Tim Atchison

No. 36
- Position: Safety

Personal information
- Born: September 27, 1987 (age 38) Houston, Texas, U.S.
- Listed height: 6 ft 1 in (1.85 m)
- Listed weight: 200 lb (91 kg)

Career information
- High school: Copperas Cave (Copperas Cove, Texas)
- College: Baylor
- NFL draft: 2011: undrafted

Career history
- St. Louis Rams (2011);
- Stats at Pro Football Reference

= Tim Atchison =

American football player (born 1987)

Timothy Drew Atchison (born September 27, 1987) is an American former professional football player who was a safety for the St. Louis Rams of the National Football League (NFL). He played college football for the Baylor Bears. He also played briefly in the Rams in 2011, but was released early in the season after a hamstring injury.

==Early life==
Atchison was born in 1987 in Houston. He attended Copperas Cove High School in Copperas Cove, Texas. He returned three interceptions for touchdowns, returned a blocked kick for another touchdown, and helped the 2005 Copperas Cove team to a 13-1 record.

==College career==
In February 2006, after being heavily recruited by multiple schools, Atchison signed a letter of intent to play college football at Baylor University. He played for the Baylor Bears football team from 2006 to 2010. He was true freshman in 2006 and a redshirt freshman in 2007. As a sophomore in 2008, he played in 11 of 12 games, starting in three, and totaled 31 tackles (21 solo) and three pass breakups.

As a junior in 2009, he was moved from safety to cornerback. He started all 12 games at left cornerback. He sustained a broken hand in the fourth game and wore a club-like cast to protect the arm for the remaining games. He continued to start every game and totaled 42 tackles (29 solo), two tackles for loss, one interception and five passes broken up on the season.

As a senior in 2010, he returned to the safety position where he had played prior to the 2009 season. At the time, he noted: "I have been playing safety most of my life. I like the fact that free safety is kind of the leader of the defense. It is my job to make sure everybody is lined up right and to get us in the right defense." Baylor coach Art Briles described free safety as a more natural position for Atchison. Atchison started all 13 games at free safety in 2020, totaling 72 tackles (58 solo) and a team-high nine pass breakups. On October 1, 2010, he returned an interception for a touchdown, helping Baylor to its biggest conference win ever, a 55-7 blowout over Kansas.

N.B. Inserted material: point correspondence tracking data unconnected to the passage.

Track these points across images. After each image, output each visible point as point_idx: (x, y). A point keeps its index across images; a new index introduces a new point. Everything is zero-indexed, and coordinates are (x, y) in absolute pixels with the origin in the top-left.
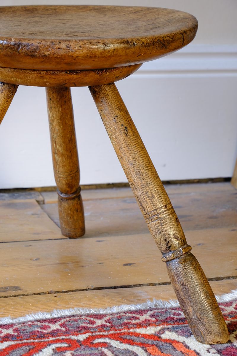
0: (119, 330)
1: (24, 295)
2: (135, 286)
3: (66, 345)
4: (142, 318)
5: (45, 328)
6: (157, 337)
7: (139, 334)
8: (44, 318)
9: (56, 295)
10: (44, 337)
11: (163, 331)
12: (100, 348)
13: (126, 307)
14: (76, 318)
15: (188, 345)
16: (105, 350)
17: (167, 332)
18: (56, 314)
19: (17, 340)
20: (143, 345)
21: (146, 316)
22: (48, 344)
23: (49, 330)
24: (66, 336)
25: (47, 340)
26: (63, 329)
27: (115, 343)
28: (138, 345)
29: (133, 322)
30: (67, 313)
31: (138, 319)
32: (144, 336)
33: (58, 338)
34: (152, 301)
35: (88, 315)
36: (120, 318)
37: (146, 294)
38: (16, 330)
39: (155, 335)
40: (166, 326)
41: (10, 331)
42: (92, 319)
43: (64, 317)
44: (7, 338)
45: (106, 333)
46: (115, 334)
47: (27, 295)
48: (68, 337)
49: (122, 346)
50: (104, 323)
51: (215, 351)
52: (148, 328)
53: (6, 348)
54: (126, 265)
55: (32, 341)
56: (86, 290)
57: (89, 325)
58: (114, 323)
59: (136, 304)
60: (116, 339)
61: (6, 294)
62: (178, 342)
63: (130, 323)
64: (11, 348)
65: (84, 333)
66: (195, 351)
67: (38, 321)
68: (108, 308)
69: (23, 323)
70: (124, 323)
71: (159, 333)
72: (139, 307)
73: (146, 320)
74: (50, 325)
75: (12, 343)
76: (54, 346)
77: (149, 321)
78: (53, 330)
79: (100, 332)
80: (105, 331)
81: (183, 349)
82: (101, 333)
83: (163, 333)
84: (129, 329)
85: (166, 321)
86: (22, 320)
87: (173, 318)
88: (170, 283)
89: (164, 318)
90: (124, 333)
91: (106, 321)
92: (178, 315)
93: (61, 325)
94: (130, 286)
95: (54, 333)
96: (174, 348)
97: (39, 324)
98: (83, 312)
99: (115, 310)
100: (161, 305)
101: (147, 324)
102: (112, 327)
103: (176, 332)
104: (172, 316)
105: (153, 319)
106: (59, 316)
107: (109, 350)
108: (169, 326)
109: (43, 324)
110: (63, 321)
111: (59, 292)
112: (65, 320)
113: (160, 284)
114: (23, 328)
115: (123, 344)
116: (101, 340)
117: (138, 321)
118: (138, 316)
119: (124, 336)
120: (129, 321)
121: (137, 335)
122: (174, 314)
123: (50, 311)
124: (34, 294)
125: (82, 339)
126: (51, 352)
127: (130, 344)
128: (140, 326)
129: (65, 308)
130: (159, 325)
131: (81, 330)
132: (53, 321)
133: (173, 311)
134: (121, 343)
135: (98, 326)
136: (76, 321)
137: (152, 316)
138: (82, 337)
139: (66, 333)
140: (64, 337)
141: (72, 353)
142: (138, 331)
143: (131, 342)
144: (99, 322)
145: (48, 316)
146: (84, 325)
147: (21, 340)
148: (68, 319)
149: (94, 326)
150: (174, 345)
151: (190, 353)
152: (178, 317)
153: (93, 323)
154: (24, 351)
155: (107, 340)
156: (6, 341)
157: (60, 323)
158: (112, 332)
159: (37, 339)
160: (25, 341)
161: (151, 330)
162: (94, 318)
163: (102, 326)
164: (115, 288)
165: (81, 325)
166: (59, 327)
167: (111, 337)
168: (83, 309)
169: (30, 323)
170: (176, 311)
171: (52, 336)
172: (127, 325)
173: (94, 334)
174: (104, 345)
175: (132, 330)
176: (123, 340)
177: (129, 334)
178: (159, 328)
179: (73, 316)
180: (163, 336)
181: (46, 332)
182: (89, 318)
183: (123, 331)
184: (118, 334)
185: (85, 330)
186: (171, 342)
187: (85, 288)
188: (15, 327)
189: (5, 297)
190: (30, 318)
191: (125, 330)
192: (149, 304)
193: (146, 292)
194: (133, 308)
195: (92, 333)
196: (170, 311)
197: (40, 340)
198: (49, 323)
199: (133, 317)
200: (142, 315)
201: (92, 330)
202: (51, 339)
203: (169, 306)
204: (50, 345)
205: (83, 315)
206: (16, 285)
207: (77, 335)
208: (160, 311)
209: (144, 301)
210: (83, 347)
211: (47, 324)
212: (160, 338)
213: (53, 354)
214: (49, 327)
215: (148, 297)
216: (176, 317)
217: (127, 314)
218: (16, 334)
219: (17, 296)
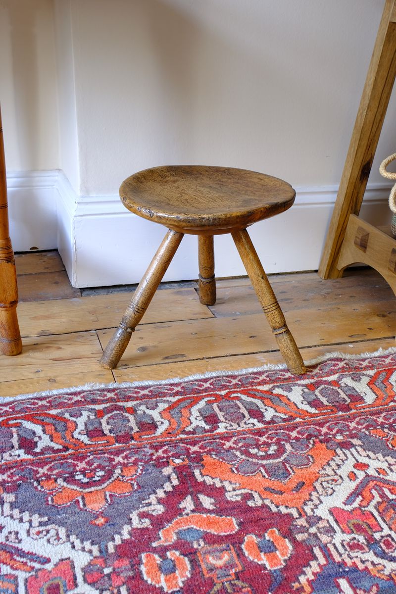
0: (247, 387)
1: (187, 361)
2: (257, 353)
3: (214, 399)
4: (261, 378)
5: (200, 386)
6: (269, 392)
7: (259, 390)
8: (200, 378)
9: (207, 360)
10: (200, 393)
11: (274, 388)
12: (234, 401)
13: (251, 370)
14: (220, 378)
15: (290, 398)
16: (238, 402)
17: (276, 389)
18: (207, 376)
19: (183, 395)
20: (261, 398)
21: (263, 377)
22: (202, 398)
23: (203, 388)
24: (213, 392)
25: (202, 395)
26: (212, 387)
27: (244, 397)
28: (258, 398)
29: (255, 381)
30: (214, 374)
31: (259, 378)
32: (262, 391)
33: (209, 393)
34: (267, 365)
35: (227, 376)
36: (247, 378)
37: (263, 359)
38: (183, 388)
39: (269, 391)
40: (276, 384)
41: (179, 389)
42: (230, 379)
43: (212, 378)
44: (177, 393)
45: (238, 390)
46: (244, 390)
47: (190, 360)
48: (215, 393)
49: (248, 399)
50: (237, 382)
51: (306, 403)
52: (265, 386)
53: (177, 401)
54: (251, 337)
55: (193, 395)
56: (226, 356)
57: (228, 384)
58: (244, 382)
59: (257, 367)
60: (245, 394)
61: (177, 360)
62: (283, 396)
63: (253, 382)
64: (180, 401)
65: (225, 390)
66: (294, 402)
67: (196, 381)
68: (240, 370)
69: (187, 382)
70: (249, 382)
71: (271, 389)
72: (260, 369)
73: (263, 380)
74: (204, 384)
75: (181, 397)
76: (206, 399)
77: (265, 380)
78: (206, 388)
79: (235, 388)
80: (238, 388)
81: (287, 401)
82: (235, 390)
83: (274, 390)
84: (252, 386)
85: (275, 381)
86: (186, 379)
87: (280, 378)
88: (279, 350)
89: (275, 378)
90: (250, 390)
91: (239, 381)
92: (284, 376)
93: (211, 384)
94: (253, 353)
95: (206, 390)
96: (280, 400)
97: (197, 383)
98: (224, 374)
99: (244, 372)
100: (273, 368)
101: (264, 382)
102: (243, 385)
103: (282, 388)
104: (280, 376)
105: (268, 379)
106: (209, 376)
107: (240, 402)
108: (278, 384)
109: (199, 383)
110: (212, 380)
111: (209, 358)
112: (213, 380)
113: (272, 351)
114: (187, 386)
115: (249, 398)
116: (235, 395)
117: (258, 380)
118: (258, 376)
119: (250, 392)
120: (253, 380)
121: (258, 391)
122: (281, 375)
123: (203, 373)
124: (194, 360)
125: (223, 394)
126: (205, 404)
127: (253, 398)
128: (259, 384)
129: (214, 371)
130: (272, 383)
131: (223, 388)
132: (206, 380)
133: (280, 372)
134: (248, 397)
135: (234, 385)
136: (220, 380)
137: (267, 376)
138: (223, 393)
139: (213, 390)
140: (212, 393)
141: (217, 405)
142: (258, 388)
143: (254, 396)
144: (234, 382)
145: (203, 377)
146: (225, 383)
147: (186, 395)
148: (215, 379)
149: (231, 384)
150: (281, 398)
151: (290, 405)
152: (284, 377)
153: (230, 382)
154: (188, 403)
155: (239, 395)
156: (176, 396)
157: (210, 382)
158: (242, 389)
159: (196, 394)
160: (188, 396)
161: (266, 388)
162: (231, 378)
163: (236, 384)
164: (244, 354)
165: (223, 383)
166: (209, 386)
167: (242, 392)
168: (224, 372)
169: (191, 382)
170: (282, 373)
171: (205, 392)
172: (251, 384)
173: (231, 390)
174: (237, 398)
175: (254, 387)
176: (249, 395)
177: (253, 390)
178: (271, 386)
179: (218, 377)
180: (274, 392)
181: (201, 389)
182: (228, 379)
183: (249, 388)
184: (246, 390)
185: (225, 387)
186: (279, 396)
187: (226, 355)
188: (182, 385)
189: (176, 362)
190: (191, 378)
191: (250, 388)
192: (266, 368)
193: (264, 357)
194: (255, 370)
195: (230, 389)
196: (278, 372)
197: (197, 395)
198: (203, 382)
199: (256, 377)
200: (261, 376)
201: (230, 388)
202: (204, 394)
203: (277, 368)
204: (203, 399)
205: (224, 376)
206: (183, 354)
207: (220, 391)
208: (272, 372)
209: (262, 365)
210: (224, 400)
211: (201, 383)
212: (272, 393)
213: (206, 405)
214: (203, 385)
215: (265, 361)
216: (282, 377)
217: (252, 375)
218: (183, 390)
219: (184, 361)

After the 2010 season, he played in the 2011 Eastham Energy All-Star Game.

==Professional career==
Atchison was signed by the Rams as an undrafted free agent in September 2011. On September 19, 2011, in the fourth quarter of his first NFL game, a nationally-televised loss to the New York Giants, Atchison suffered a grade 2 strain to his hamstring. He was released on September 26, 2011.